Aktualisiere den Abschnitt des Rückblicks auf die Schulpraxis, der mit „Die Umstellung der“ beginnt und bis einschließlich „täglich am Programm.“ reicht. Gib ihn wieder und setze dabei „Feedbackgespräche“ an die Stelle von „Reflexionsgespräche“.

## Quelldokument
------------------------

Kinder

Rückblick Schulpraxis: Studierende an unserer Schule

Seit Mitte Oktober macht unsere Schule ihrem Namen wieder alle Ehre. Lehramts-Studierende des 5. Semesters sind  im ganzen Schulgebäude anzutreffen und beleben unseren Schulalltag auf gewohnte und auch auf neue Weise.

Die Umstellung der LehrerInnenausbildung impliziert, dass  sowohl die Studierenden als auch die PraxislehrerInnen viel Flexibilität und Gestaltungswillen in diese Ausbildungsphase mitbringen müssen. Vorbesprechungen, Hospitationen, Übungseinheiten, Teamgespräche und Teamunterricht, Reflexionsgespräche und auch Planungscoaching via E-mail stehen in diesen Wochen annähernd täglich am Programm.

------------------------

## Erfasste Daten

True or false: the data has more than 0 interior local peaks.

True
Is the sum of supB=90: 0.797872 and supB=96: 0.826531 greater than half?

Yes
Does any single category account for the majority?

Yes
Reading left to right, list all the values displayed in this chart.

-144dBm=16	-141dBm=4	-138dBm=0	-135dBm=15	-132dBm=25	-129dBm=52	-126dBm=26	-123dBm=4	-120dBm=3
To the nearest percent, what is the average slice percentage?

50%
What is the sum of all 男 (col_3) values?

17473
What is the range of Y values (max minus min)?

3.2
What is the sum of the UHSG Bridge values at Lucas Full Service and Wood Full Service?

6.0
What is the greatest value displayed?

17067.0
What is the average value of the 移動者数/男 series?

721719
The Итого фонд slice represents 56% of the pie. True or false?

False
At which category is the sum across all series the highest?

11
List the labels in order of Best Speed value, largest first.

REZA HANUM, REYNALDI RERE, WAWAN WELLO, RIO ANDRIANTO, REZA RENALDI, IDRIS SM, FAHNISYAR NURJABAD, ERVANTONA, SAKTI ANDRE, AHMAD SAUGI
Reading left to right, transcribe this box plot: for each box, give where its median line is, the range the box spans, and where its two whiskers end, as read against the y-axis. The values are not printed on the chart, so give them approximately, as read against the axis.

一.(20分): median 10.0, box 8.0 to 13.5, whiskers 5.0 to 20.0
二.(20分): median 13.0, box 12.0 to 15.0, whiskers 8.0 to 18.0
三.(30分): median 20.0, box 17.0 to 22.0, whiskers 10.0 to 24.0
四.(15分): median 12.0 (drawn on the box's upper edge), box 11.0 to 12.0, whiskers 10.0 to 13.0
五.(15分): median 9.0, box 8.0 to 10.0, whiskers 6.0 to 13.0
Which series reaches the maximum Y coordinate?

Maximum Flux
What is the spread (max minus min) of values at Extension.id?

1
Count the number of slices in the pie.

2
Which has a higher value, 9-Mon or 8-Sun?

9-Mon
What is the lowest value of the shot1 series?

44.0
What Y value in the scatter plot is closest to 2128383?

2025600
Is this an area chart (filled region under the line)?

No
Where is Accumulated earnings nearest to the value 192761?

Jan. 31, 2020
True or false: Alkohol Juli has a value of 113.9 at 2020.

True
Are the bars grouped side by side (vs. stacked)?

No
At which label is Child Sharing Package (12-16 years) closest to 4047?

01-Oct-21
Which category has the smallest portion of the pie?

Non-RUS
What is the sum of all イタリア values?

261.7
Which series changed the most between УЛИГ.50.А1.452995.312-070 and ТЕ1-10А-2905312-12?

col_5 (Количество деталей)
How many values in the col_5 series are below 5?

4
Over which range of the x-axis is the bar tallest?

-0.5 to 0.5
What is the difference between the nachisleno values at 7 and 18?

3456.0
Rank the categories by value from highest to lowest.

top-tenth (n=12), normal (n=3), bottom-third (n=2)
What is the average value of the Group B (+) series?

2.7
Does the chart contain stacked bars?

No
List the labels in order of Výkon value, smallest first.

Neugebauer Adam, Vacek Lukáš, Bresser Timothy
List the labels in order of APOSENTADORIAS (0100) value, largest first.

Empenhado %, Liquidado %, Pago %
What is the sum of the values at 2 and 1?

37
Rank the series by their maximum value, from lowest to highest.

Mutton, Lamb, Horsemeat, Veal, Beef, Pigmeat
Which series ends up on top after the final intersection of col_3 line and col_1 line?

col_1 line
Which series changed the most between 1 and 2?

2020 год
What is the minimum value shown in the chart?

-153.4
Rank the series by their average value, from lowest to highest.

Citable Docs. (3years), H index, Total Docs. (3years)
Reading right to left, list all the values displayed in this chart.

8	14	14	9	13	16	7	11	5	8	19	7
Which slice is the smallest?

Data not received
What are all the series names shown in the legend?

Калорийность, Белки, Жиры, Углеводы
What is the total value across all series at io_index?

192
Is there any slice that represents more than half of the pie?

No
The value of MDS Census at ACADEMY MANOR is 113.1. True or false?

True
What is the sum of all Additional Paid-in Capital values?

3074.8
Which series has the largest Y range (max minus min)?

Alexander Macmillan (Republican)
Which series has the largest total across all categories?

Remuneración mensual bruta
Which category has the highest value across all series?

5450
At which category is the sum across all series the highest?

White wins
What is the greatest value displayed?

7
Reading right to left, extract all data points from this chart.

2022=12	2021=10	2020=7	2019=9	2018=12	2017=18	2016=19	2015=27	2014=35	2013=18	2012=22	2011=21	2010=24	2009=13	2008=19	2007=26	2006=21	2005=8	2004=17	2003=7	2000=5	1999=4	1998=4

------------------------

## Übungsergebnis
Die Umstellung der LehrerInnenausbildung impliziert, dass  sowohl die Studierenden als auch die PraxislehrerInnen viel Flexibilität und Gestaltungswillen in diese Ausbildungsphase mitbringen müssen. Vorbesprechungen, Hospitationen, Übungseinheiten, Teamgespräche und Teamunterricht, Feedbackgespräche und auch Planungscoaching via E-mail stehen in diesen Wochen annähernd täglich am Programm.